◆ **Data in this exercise**:
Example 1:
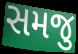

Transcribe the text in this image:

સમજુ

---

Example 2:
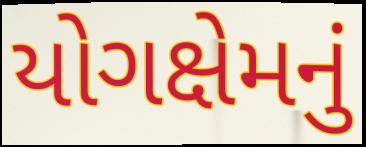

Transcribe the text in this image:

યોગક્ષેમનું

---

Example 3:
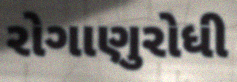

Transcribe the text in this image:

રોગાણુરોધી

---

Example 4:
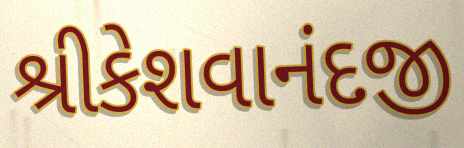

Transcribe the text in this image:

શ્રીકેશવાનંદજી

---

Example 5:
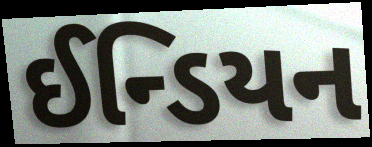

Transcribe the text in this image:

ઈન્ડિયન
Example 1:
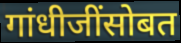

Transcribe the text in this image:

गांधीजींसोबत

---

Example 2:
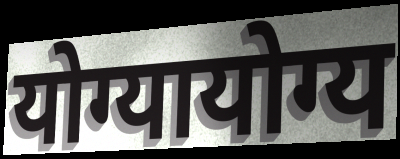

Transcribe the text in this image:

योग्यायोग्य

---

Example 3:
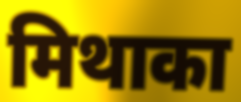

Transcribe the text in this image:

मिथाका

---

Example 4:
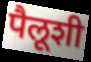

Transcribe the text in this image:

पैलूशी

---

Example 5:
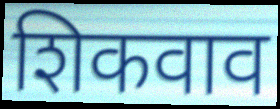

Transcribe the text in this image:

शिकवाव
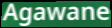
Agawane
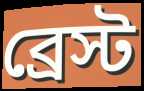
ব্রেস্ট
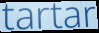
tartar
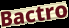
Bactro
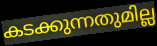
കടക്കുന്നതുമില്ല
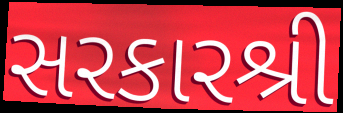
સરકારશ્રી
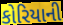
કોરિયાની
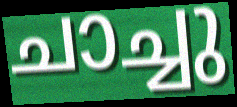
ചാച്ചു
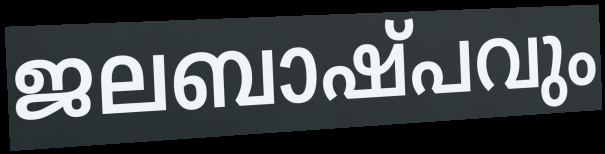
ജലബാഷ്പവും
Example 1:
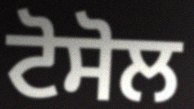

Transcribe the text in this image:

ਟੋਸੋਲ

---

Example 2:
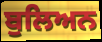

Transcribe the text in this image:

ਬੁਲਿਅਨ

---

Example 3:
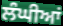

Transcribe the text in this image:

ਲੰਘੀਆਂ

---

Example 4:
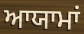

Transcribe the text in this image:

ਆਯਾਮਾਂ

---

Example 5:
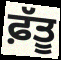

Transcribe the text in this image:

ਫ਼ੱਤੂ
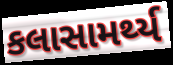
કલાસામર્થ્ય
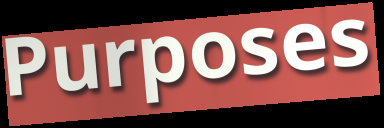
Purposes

◆ **Task brief**: The result should be an exact copy of every entry above, with no pictures included.

◆ **Exercise output**:
Example 1:

Transcribe the text in this image:

સમજુ

---

Example 2:

Transcribe the text in this image:

યોગક્ષેમનું

---

Example 3:

Transcribe the text in this image:

રોગાણુરોધી

---

Example 4:

Transcribe the text in this image:

શ્રીકેશવાનંદજી

---

Example 5:

Transcribe the text in this image:

ઈન્ડિયન
Example 1:

Transcribe the text in this image:

गांधीजींसोबत

---

Example 2:

Transcribe the text in this image:

योग्यायोग्य

---

Example 3:

Transcribe the text in this image:

मिथाका

---

Example 4:

Transcribe the text in this image:

पैलूशी

---

Example 5:

Transcribe the text in this image:

शिकवाव
Agawane
ব্রেস্ট
tartar
Bactro
കടക്കുന്നതുമില്ല
સરકારશ્રી
કોરિયાની
ചാച്ചു
ജലബാഷ്പവും
Example 1:

Transcribe the text in this image:

ਟੋਸੋਲ

---

Example 2:

Transcribe the text in this image:

ਬੁਲਿਅਨ

---

Example 3:

Transcribe the text in this image:

ਲੰਘੀਆਂ

---

Example 4:

Transcribe the text in this image:

ਆਯਾਮਾਂ

---

Example 5:

Transcribe the text in this image:

ਫ਼ੱਤੂ
કલાસામર્થ્ય
Purposes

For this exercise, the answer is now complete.